As a specific application of parens patriae (see public policy and the concept of best interests), most states treat the interests of any children caught up in litigation as their first and paramount concern. Usually, the children are not directly the parties to the lawsuit, so the courts have a range of options including the power to appoint a guardian ad litem to protect their interests. This is particularly important in cases involving the breakdown of any family relationship where questions relating to the welfare of the children will become significant in sometimes acrimonious disputes. At a supranational level, the Convention on the Rights of the Child emphasises the need to allow children a voice in any proceedings affecting their welfare. Significantly, it also suggests a change to the terminology, replacing "custody" and "access" with the concepts of "residence" and "contact".
However, the most common legal outcome to cases involving the issues of care and control reinforces the sexual stereotype that a mother is always the better qualified person to care for younger children. Whereas some jurisdictions formally prefer joint custody arrangements in situations where there has previously been a stable family relationship, many states have a formalised rebuttable presumption in favour of the mother, requiring a sometimes unreasonably high level of evidence to rebut, with the result that the access rights of perfectly capable men are sometimes denied in favour of women who have demonstrated a poor track record of care. Consequently, a new political trend represented by fathers' rights and men's rights movements, is developing in the United States, the United Kingdom, and other Western countries to demand 50-50 parenting (access and visitation are considered more archaic terms and the movements prefer the term parenting time). Under this system, there would no legal determination of custody, and the rights of both parents to equal time with their child(ren) (and vice versa) would be protected.
Visitation in the U.S.
Generally speaking, visitation is considered only a privilege granted to the non-custodial parent of any child of the family. The standard visitation awards by the family court in most U.S. states consists of alternating weekends and some holidays (usually amounting to four days a month unless the parent allows an increase in shared parenting time).

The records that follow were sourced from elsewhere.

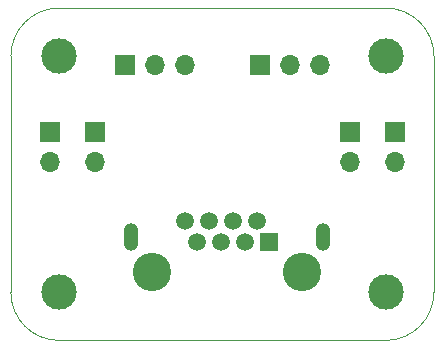
<source format=gbr>
G04 #@! TF.GenerationSoftware,KiCad,Pcbnew,7.0.2*
G04 #@! TF.CreationDate,2023-08-07T19:28:33-05:00*
G04 #@! TF.ProjectId,JoystickBoard,4a6f7973-7469-4636-9b42-6f6172642e6b,rev?*
G04 #@! TF.SameCoordinates,Original*
G04 #@! TF.FileFunction,Soldermask,Top*
G04 #@! TF.FilePolarity,Negative*
%FSLAX46Y46*%
G04 Gerber Fmt 4.6, Leading zero omitted, Abs format (unit mm)*
G04 Created by KiCad (PCBNEW 7.0.2) date 2023-08-07 19:28:33*
%MOMM*%
%LPD*%
G01*
G04 APERTURE LIST*
%ADD10R,1.700000X1.700000*%
%ADD11O,1.700000X1.700000*%
%ADD12C,3.000000*%
%ADD13C,3.250000*%
%ADD14R,1.500000X1.500000*%
%ADD15C,1.500000*%
%ADD16O,1.259000X2.362000*%
G04 #@! TA.AperFunction,Profile*
%ADD17C,0.050000*%
G04 #@! TD*
G04 APERTURE END LIST*
D10*
X139700000Y-97075001D03*
D11*
X139700000Y-99615001D03*
D12*
X164338000Y-90678000D03*
X164338000Y-110678000D03*
X136638000Y-110678000D03*
D13*
X144529080Y-108922820D03*
X157229080Y-108922820D03*
D14*
X154428380Y-106382820D03*
D15*
X153408380Y-104602820D03*
X152398380Y-106382820D03*
X151378380Y-104602820D03*
X150368380Y-106382820D03*
X149348380Y-104602820D03*
X148338380Y-106382820D03*
X147318380Y-104602820D03*
D16*
X142749080Y-106020870D03*
X159009080Y-106020870D03*
D12*
X136638000Y-90678000D03*
D10*
X142240000Y-91440000D03*
D11*
X144780000Y-91440000D03*
X147320000Y-91440000D03*
D10*
X161290000Y-97075001D03*
D11*
X161290000Y-99615001D03*
D10*
X165100000Y-97075001D03*
D11*
X165100000Y-99615001D03*
X158750000Y-91440000D03*
X156210000Y-91440000D03*
D10*
X153670000Y-91440000D03*
X135890000Y-97075001D03*
D11*
X135890000Y-99615001D03*
D17*
X132588000Y-110680500D02*
G75*
G03*
X136652000Y-114744500I4064000J0D01*
G01*
X168402000Y-90678000D02*
X168402000Y-110680500D01*
X132588000Y-110680500D02*
X132588000Y-90678000D01*
X164338000Y-114744500D02*
X136652000Y-114744500D01*
X136652000Y-86614000D02*
G75*
G03*
X132588000Y-90678000I0J-4064000D01*
G01*
X164338000Y-86614000D02*
X136652000Y-86614000D01*
X168402000Y-90678000D02*
G75*
G03*
X164338000Y-86614000I-4064000J0D01*
G01*
X164338000Y-114744500D02*
G75*
G03*
X168402000Y-110680500I0J4064000D01*
G01*
M02*

</source>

However, the child, at or around the age of 13, depending on the state, may choose in which parent's home to live without government interference.
Parents (and in some jurisdictions grandparents) frequently believe that they have a right to visitation or access; however, courts in several countries have used the subjective doctrine of the best interests of the child to deny parental or grandparental access to the child(ren). This is commonly found in cases when custody of the child(ren) is disputed and there is a history of interference with visitation. In such high conflict cases, there are often allegation of child abuse and/or domestic violence.
In high conflict cases, visitation may be supervised by a social worker, psychologist, guardian ad litem, or other third party while the noncustodial parent visits with the child.
Many noncustodial parents have visitation orders that allow the child to visit with them without any supervision. These visits often take place away from the custodial residence. Often the noncustodial parent is granted overnight visitation, weekend visitation, or vacation visitation.
Parents may also share custody and may agree to allow visitation. In these situations a court order may not be needed, though sometimes it is obtained to forestall later disputes about what the parents had previously agreed to, and to allow the courts to have some oversight over the children (which they normally have under statute and under the parens patriae power).